### OBJECTIVE 1
Answer these questions from the HDA-YOLO ablation study text:
(a) Which model served as the baseline for the ablation experiments?
(b) Which letter stands for the ADDS module?
(c) What mAP@50 did the complete HDA-YOLO model reach?
### OBJECTIVE 2
Resume the HDA-YOLO ablation study text, starting right after its final sentence.

### SELECTION
[start]

Results and analysis

3

Ablation experiments

3.1

To systematically validate the effectiveness of each innovative design proposed in this study, a series of detailed ablation experiments were conducted using YOLOv8n as the baseline model. For ease of presentation and analysis, the four modules—MCPF, ADDS, MSC, and HADF-Net—are abbreviated as A, B, C, and D, respectively. The ablation study was performed using the control variable method. All experiments were conducted on our self-built rice pest dataset, with completely consistent data augmentation strategies and experimental environments maintained throughout to ensure the fairness of the comparisons.

The ablation study results in Table 3 clearly reveal how our proposed modules work synergistically to progressively enhance the model’s performance. In the initial stage, integrating module A (MCPF) enhanced the model’s ability to capture potential targets, increasing Recall by 0.7 percentage points, though this also introduced some discriminative ambiguity, causing a slight dip in mAP@50 to 87.2%. Building on this, the introduction of module B (ADDS) effectively resolved this issue. As a highly efficient downsampling module, ADDS significantly refined the features, greatly strengthening the model’s discriminative power. This led to a 1.2 percentage point leap in mAP@50 to 88.4%, with Precision also reaching its peak of 91.0%. Furthermore, the addition of module C (MSC) promoted a rebalancing between Precision and Recall. The Recall was observed to improve by 1.3 percentage points, while mAP@50 concurrently exhibited a steady increase, reaching 89.0%. Moreover, the more comprehensive metric, mAP@50-95, also demonstrated an improvement of 1.3 percentage points. Finally, with the integration of module D (HADF-Net), the complete HDA-YOLO model achieved optimal performance across all metrics. Precision returned to its peak of 91.0%, while Recall achieved a significant growth of 3.8 percentage points, pushing the F1-score to 88.2%. The mAP@50 also successfully reached 90.0%. This series of performance evolutions provides strong evidence that our four proposed modules each contribute unique and crucial performance gains, working in synergy to ultimately achieve a leap in the model’s overall performance.

[end]

### EXTRACTED ENTRIES
[start]

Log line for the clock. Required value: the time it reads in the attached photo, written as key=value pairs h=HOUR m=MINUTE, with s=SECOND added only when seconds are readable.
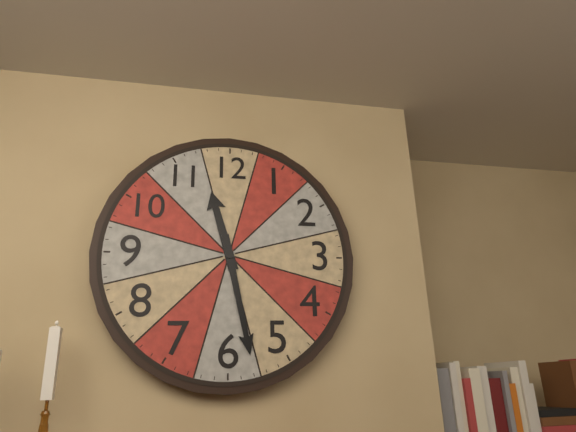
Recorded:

[end]
[start]

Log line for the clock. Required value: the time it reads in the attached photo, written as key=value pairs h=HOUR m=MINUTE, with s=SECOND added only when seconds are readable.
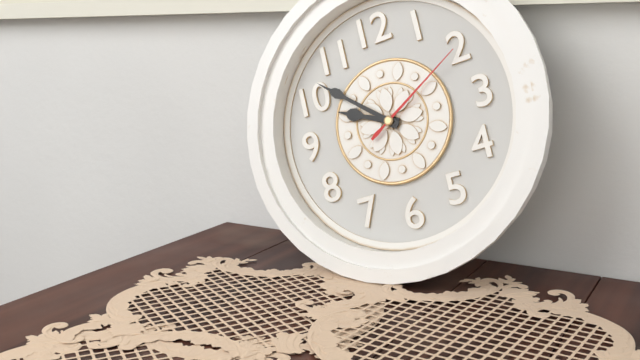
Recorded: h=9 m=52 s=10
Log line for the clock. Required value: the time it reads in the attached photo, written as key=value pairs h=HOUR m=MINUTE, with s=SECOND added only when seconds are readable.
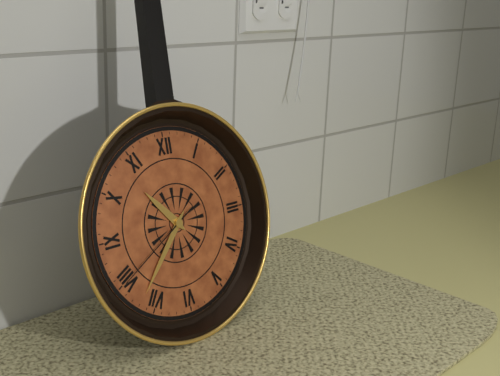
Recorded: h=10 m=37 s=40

[end]

### OUTPUT 1
(a) YOLOv8n
(b) B
(c) 90.0%

### OUTPUT 2
Comparative experiments with different models

3.2

To comprehensively evaluate the overall performance of the HDA-YOLO model, fair comparative experiments were conducted against several current mainstream lightweight object detection models on our self-built rice pest dataset. The comparison included models such as EfficientDet-D0, the Transformer-based RT-DETR-R18, and several representative models from the YOLO series. All models were evaluated using a unified training strategy and testing environment. The experimental results are summarized in Table 4.

As shown by the detection metrics in Table 4, the proposed HDA-YOLO model significantly outperforms all other compared models across all core metrics related to detection accuracy. Compared to the YOLOv8n baseline, our model achieves notable improvements of 2.4 and 3.8 percentage points in mAP@50 and F1-score, respectively. Furthermore, its Precision and Recall are higher by 2.8 and 4.8 percentage points. It is particularly noteworthy that when compared to the Transformer-based RT-DETR-R18, although the latter also exhibits strong performance, its computational cost (53.85 GFLOPs) and parameter count (19.51M) are far higher than our model’s. HDA-YOLO achieves superior detection accuracy while using only approximately 22% of the computational resources and 20% of the parameters, demonstrating the remarkable efficiency of deep optimization within a CNN architecture. Furthermore, when compared with YOLOv9t, which is extremely optimized for a low parameter count, HDA-YOLO leverages a moderate resource investment (3.93M vs. 2.01M parameters) in exchange for a substantial performance advantage of nearly 5 percentage points in mAP@50 (90.0% vs. 85.2%). Meanwhile, compared with YOLOv11n, which has the lowest computational complexity (6.45 GFLOPs), its Precision, Recall, and mAP@50 are 82.8%, 77.1%, and 84.3%, respectively. In contrast, HDA-YOLO improves these metrics to 91.0%, 85.6%, and 90.0% with only a slight increase in computational cost, demonstrating a more favorable trade-off between performance and efficiency.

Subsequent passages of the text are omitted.